La lettre d’adieu écrite par Missak à sa femme Mélinée est émouvante. Aragon en a fait un poème en 1955, mais c’est surtout la chanson de Léo Ferré, publiée en 1961, qui suscite en moi des émotions controversées. Pourquoi ? Parce que cette chanson a été interdite d’antenne pendant plus de vingt ans et je ne comprends pas qu’elle pouvait en être la raison. Ce n’est qu’en 1982 que François Mitterand mit fin au monopole que l’État exerçait sur la diffusion radiophonique.
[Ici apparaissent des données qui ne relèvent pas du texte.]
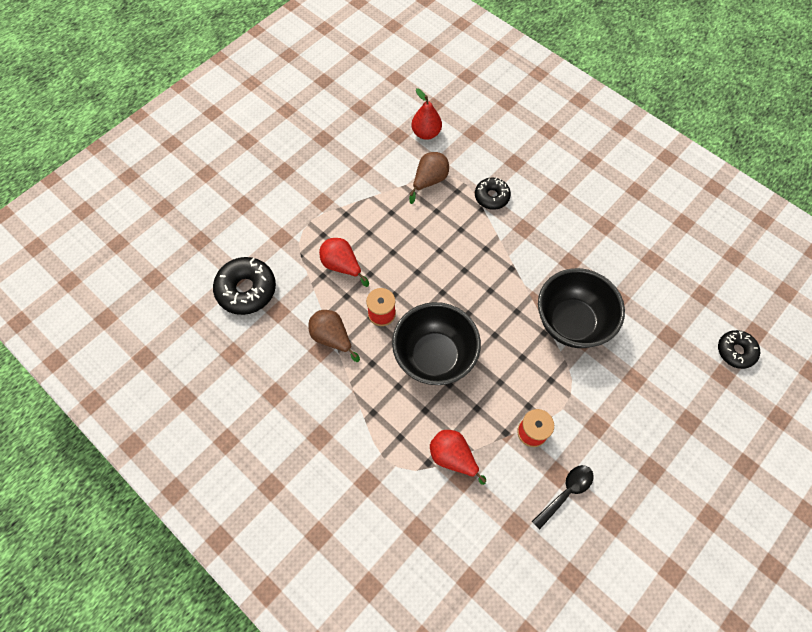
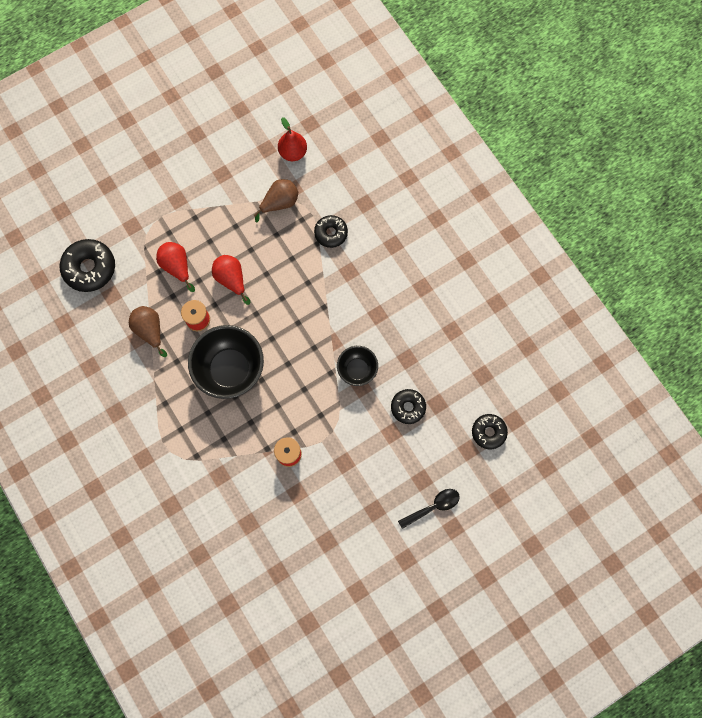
camera: 15 degrees right, 10 degrees up
(453, 457) = (218, 457): red pear -> red pear (231, 279)
(566, 492) = (298, 509): black spoon -> black spoon (433, 507)
(571, 322) = (357, 370): black bowl -> black bowl, size x0.56
(640, 347) = (408, 407): none -> black donut

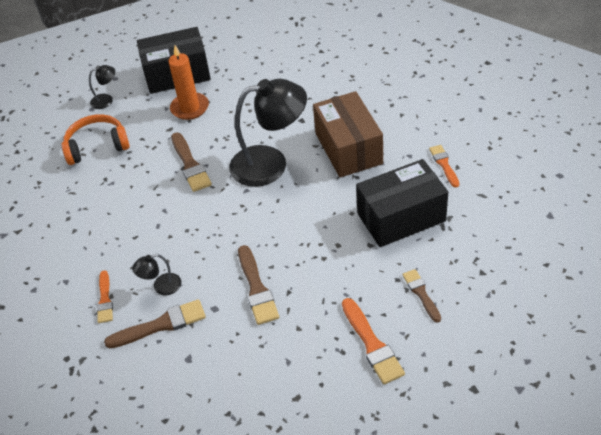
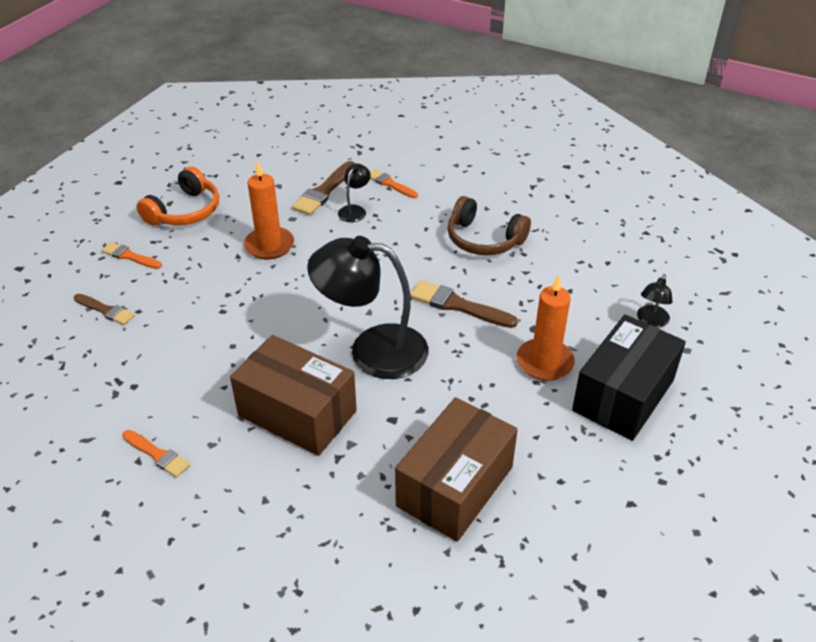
camera: 135 degrees right, 5 degrees down
(97, 146) = (579, 274): orange headphones -> orange headphones (185, 211)
(113, 204) = (483, 239): none -> brown headphones
(256, 288) = (269, 245): brown brush -> orange candle
(270, 163) = (372, 350): black lamp -> black lamp turned 60 degrees clockwise
(305, 77) = (455, 486): none -> brown box
(372, 344) = (130, 256): orange brush -> orange brush, size x0.65
(401, 217) = (172, 367): black box -> none

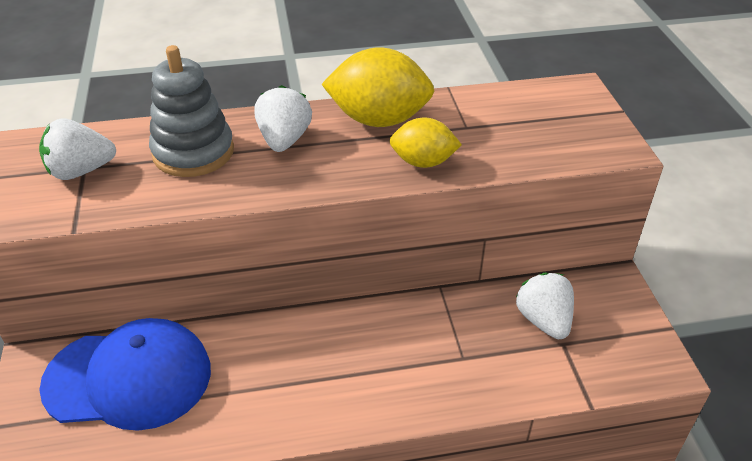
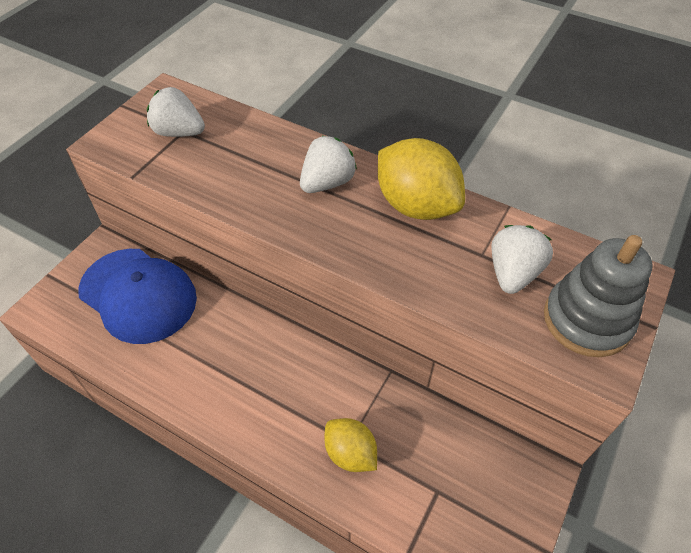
camera: 40 degrees right, 10 degrees up
(193, 152) = (258, 157): grey stacking toy -> grey stacking toy (587, 320)
(423, 162) = (409, 266): yellow lemon -> yellow lemon (350, 453)
(543, 320) = (442, 460): white strawberry -> white strawberry (513, 273)

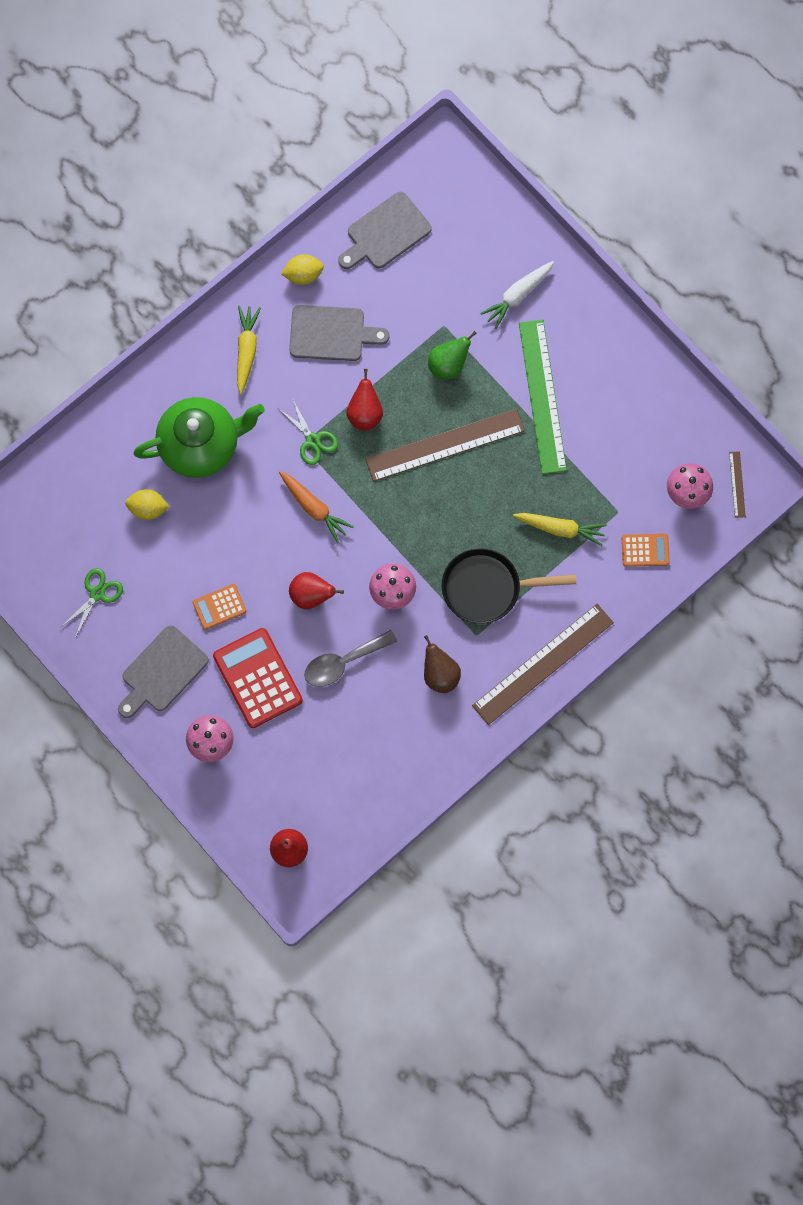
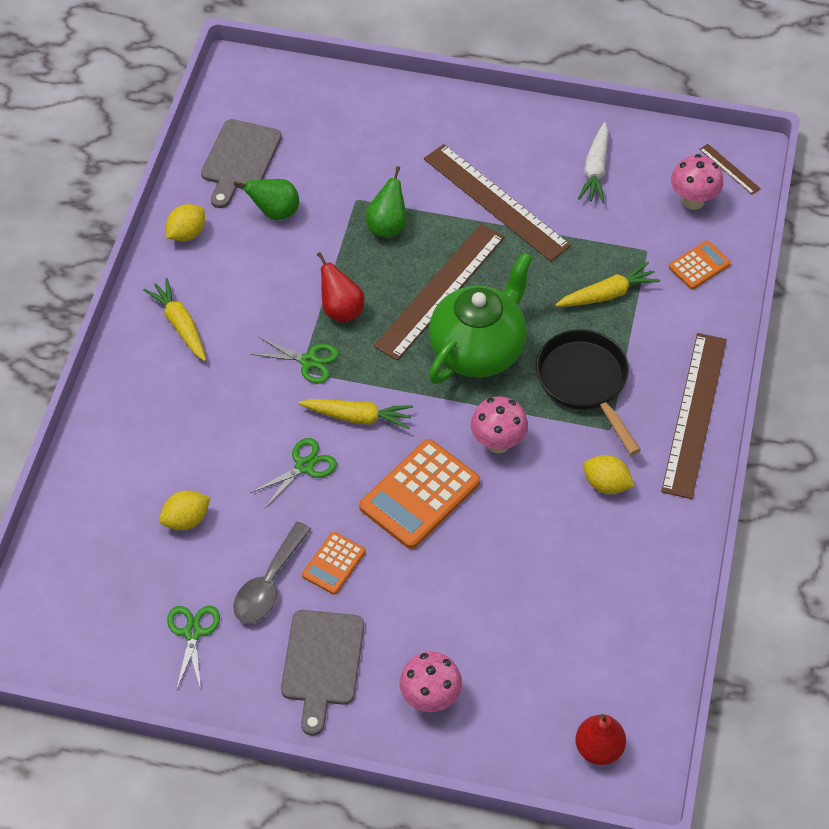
camera: 35 degrees left, 20 degrees down
(201, 445) = (198, 431): green teapot -> green teapot (478, 349)
(252, 521) = (304, 466): none -> green scissors
(257, 678) = (428, 604): red calculator -> none
(311, 595) = (419, 494): red pear -> orange calculator
(314, 508) = (358, 417): orange carrot -> yellow carrot
(331, 334) = (254, 265): grey cutting board -> none
(343, 662) = (502, 534): grey spoon -> grey spoon (269, 584)
(378, 298) = (275, 212): none -> green pear
(440, 674) = (606, 484): brown pear -> yellow lemon
(487, 588) = (585, 383): black pan -> black pan turned 105 degrees clockwise
(517, 295) = (404, 139): white carrot -> white carrot (595, 169)
(542, 396) = (496, 202): green ruler -> brown ruler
Le 21 février 1944, 22 hommes furent fusillés sur le mont Valérien. Parmi eux il y avait une femme, une mère de famille, 22 fusillés, pas 23, parce que dans la loi seuls les hommes pouvaient être condamnés par les armes. Olga Bancic fut décapitée le 10 mai 1944 à l’âge de 32 ans.
Alors que signifie véritablement cette double entrée au Panthéon ? Une tentative pour effacer la honte ? Une promesse que cela n’arrivera plus ? Un geste d’espoir pour tous les immigrés ? Une manière d’affirmer que les condamnés d’aujourd’hui peuvent devenir les héros de demain ? Une nécessité de ne pas les oublier, eux et les 22 autres ? Un message pour montrer que seul le chemin de la liberté est une promesse de gloire ? La reconnaissance d’un grand homme et d’une grande femme ?
J’ai beau écouté en boucle la chanson de Ferré, je ne trouve pas la réponse… L’histoire c’est comme l’écriture, tout est question de point de vue.